Debussy, vom Zen-Buddhismus her neu gehört

"Sheila Arnold gelingt eine hochmusikalische und spannende Aufnahme, in der sie Miniaturen von Debussy in einen Zusammenhang mit Klavierwerken des Japaners Takemitsu und des Amerikaners Cage stellt.

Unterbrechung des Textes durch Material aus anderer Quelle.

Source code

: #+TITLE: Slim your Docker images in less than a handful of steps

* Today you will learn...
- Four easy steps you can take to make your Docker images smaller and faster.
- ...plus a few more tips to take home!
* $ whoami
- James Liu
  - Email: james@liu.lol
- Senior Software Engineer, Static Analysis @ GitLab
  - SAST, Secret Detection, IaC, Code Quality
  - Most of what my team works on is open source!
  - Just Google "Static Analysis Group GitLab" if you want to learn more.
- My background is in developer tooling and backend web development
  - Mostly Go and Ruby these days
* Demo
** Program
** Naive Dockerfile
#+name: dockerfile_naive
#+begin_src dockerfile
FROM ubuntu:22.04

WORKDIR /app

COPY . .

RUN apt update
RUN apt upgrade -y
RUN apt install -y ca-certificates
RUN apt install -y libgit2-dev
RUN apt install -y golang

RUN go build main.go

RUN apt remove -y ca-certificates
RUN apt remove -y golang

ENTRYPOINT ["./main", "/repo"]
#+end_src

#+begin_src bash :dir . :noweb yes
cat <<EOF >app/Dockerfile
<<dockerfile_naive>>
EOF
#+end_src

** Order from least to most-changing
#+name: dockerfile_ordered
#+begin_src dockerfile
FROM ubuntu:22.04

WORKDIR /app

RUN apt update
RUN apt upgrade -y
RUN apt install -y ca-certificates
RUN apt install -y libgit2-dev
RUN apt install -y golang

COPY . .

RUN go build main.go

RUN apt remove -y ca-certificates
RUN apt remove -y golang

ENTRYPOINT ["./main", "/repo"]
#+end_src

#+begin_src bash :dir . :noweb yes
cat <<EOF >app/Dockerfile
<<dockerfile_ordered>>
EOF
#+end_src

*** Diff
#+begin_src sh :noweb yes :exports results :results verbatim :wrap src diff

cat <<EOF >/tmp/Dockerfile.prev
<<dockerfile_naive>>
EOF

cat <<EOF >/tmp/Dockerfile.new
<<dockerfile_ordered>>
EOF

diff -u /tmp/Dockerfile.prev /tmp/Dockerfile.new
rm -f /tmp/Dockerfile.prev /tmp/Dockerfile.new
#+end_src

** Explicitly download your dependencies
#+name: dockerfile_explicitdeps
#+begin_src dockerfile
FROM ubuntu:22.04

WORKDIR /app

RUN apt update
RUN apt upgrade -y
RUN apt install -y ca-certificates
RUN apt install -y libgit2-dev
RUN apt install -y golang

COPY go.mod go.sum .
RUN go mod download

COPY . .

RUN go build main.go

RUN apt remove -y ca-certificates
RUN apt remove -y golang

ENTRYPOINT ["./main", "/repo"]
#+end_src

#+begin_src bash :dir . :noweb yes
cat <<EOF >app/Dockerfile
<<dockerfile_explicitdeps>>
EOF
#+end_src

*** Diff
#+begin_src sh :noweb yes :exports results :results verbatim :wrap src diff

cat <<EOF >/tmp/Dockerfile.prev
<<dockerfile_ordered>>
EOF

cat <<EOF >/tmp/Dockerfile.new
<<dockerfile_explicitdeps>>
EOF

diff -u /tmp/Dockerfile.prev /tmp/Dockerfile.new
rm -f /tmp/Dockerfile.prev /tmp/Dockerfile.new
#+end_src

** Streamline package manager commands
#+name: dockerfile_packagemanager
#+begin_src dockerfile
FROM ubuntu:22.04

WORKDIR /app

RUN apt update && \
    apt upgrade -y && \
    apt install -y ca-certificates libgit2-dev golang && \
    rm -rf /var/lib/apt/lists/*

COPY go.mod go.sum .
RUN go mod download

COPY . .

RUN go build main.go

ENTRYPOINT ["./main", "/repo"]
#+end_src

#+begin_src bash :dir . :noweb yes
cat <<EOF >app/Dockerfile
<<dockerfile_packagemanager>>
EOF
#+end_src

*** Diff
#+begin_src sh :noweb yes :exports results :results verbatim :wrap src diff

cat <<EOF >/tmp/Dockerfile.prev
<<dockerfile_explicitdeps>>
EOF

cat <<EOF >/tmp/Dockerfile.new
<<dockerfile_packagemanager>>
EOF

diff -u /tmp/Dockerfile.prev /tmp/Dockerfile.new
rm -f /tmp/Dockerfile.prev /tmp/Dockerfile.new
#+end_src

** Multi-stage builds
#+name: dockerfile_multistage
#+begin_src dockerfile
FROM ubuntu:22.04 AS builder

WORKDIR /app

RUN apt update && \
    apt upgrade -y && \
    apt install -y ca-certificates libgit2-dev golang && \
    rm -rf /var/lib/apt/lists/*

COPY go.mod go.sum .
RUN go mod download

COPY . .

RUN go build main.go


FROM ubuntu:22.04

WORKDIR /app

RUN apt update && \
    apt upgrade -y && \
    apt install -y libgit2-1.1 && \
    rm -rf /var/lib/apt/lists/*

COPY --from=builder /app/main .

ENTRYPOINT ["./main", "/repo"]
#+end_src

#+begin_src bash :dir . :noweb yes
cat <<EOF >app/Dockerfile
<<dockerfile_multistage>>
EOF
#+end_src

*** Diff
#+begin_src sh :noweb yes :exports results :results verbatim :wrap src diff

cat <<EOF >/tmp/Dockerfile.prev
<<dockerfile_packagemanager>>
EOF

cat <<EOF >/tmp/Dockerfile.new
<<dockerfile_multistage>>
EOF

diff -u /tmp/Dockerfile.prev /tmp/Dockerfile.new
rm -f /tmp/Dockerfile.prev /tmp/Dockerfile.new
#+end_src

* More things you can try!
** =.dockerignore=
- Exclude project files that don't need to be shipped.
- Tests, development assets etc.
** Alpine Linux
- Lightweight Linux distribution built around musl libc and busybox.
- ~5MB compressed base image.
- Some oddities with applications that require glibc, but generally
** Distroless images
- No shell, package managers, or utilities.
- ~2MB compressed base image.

‚Écoutez!‘ – ‚Hören Sie zu‘ oder vielleicht der Sache nach treffender übersetzt: ‚Hören Sie genau hin‘ heißt die zu besprechende neue Aufnahme der Pianistin Sheila Arnold, und der Titel ist passend gewählt. Denn als Musik zur Unterhaltung oder im Hintergrund wird kaum jemand diese CD hören wollen. Die meist nur wenige Minuten langen Klavierstücke von Claude Debussy, Tōru Takemitsu und John Cage verlangen Aufmerksamkeit. Sie verlangen von dem Hörer und der Hörerin, wach hinzuhören, zuzuhören, zu lauschen. (...)

Technischer ausgedrückt: Das Pedal wird von Arnold sparsam eingesetzt, schnelle Läufe werden leicht und perlend gespielt (unglaublich klar in 'Danseuses de Delphes' oder 'Reflets dans l‘eau'), starke Akkordfolgen und sich auftürmende Klangkaskaden (wie in 'Ce qu‘a vu le vent d‘Ouest') sind durchlässig für die musikalische Gesamtstruktur der Stücke und der Gesamtklang ist eher trocken.

Vielleicht sind die verwaschenen Farben auf dem Cover eine Reminiszenz an die Vorstellung, die Musik von Claude Debussy sei impressionistisch und das bedeute eben, dass man nichts Klares erkennen könne. Das mag zunächst naheliegend sein, denn in der Tat erwecke einige impressionistische Gemälde, zumindest oberflächlich betrachtet, ja diesen Eindruck. Aber Arnold interpretiert Debussys kunstvolle Meisterwerke, die den Hauptteil der CD einnehmen, nicht als irgendwie verschwommene Stimmungsbilder, sondern stellt sie in einen Zusammenhang mit Stücken von Takemitsu und Cage, die beide vom Zen-Buddhismus inspiriert worden sind und deren Stücke sich durch große Klarheit auszeichnen. So wird Debussy in eine Linie mit Komponisten gestellt, die sehr ungewöhnlich ist, aber verblüffend gut passt. Man hört Debussy auf dem Hintergrund von Takemitsu, dessen Klavierwerke ein wenig an Anton Weberns Miniaturen erinnern und mit großer Sensibilität von Arnold gespielt werden, und Cages Stücke für präpariertes Klavier, bei denen ganz verschiedene Klangfarben aufleuchten, neu und anders. Vielleicht könnte man sagen: weniger französisch, dafür deutlich moderner und geistiger. Ein ausgesprochen spannendes Hörprojekt ist Sheila Arnold da gelungen. Die Aufnahmequalität der CD ist sehr gut und auch der Text der Pianistin im Booklet ist hilfreich.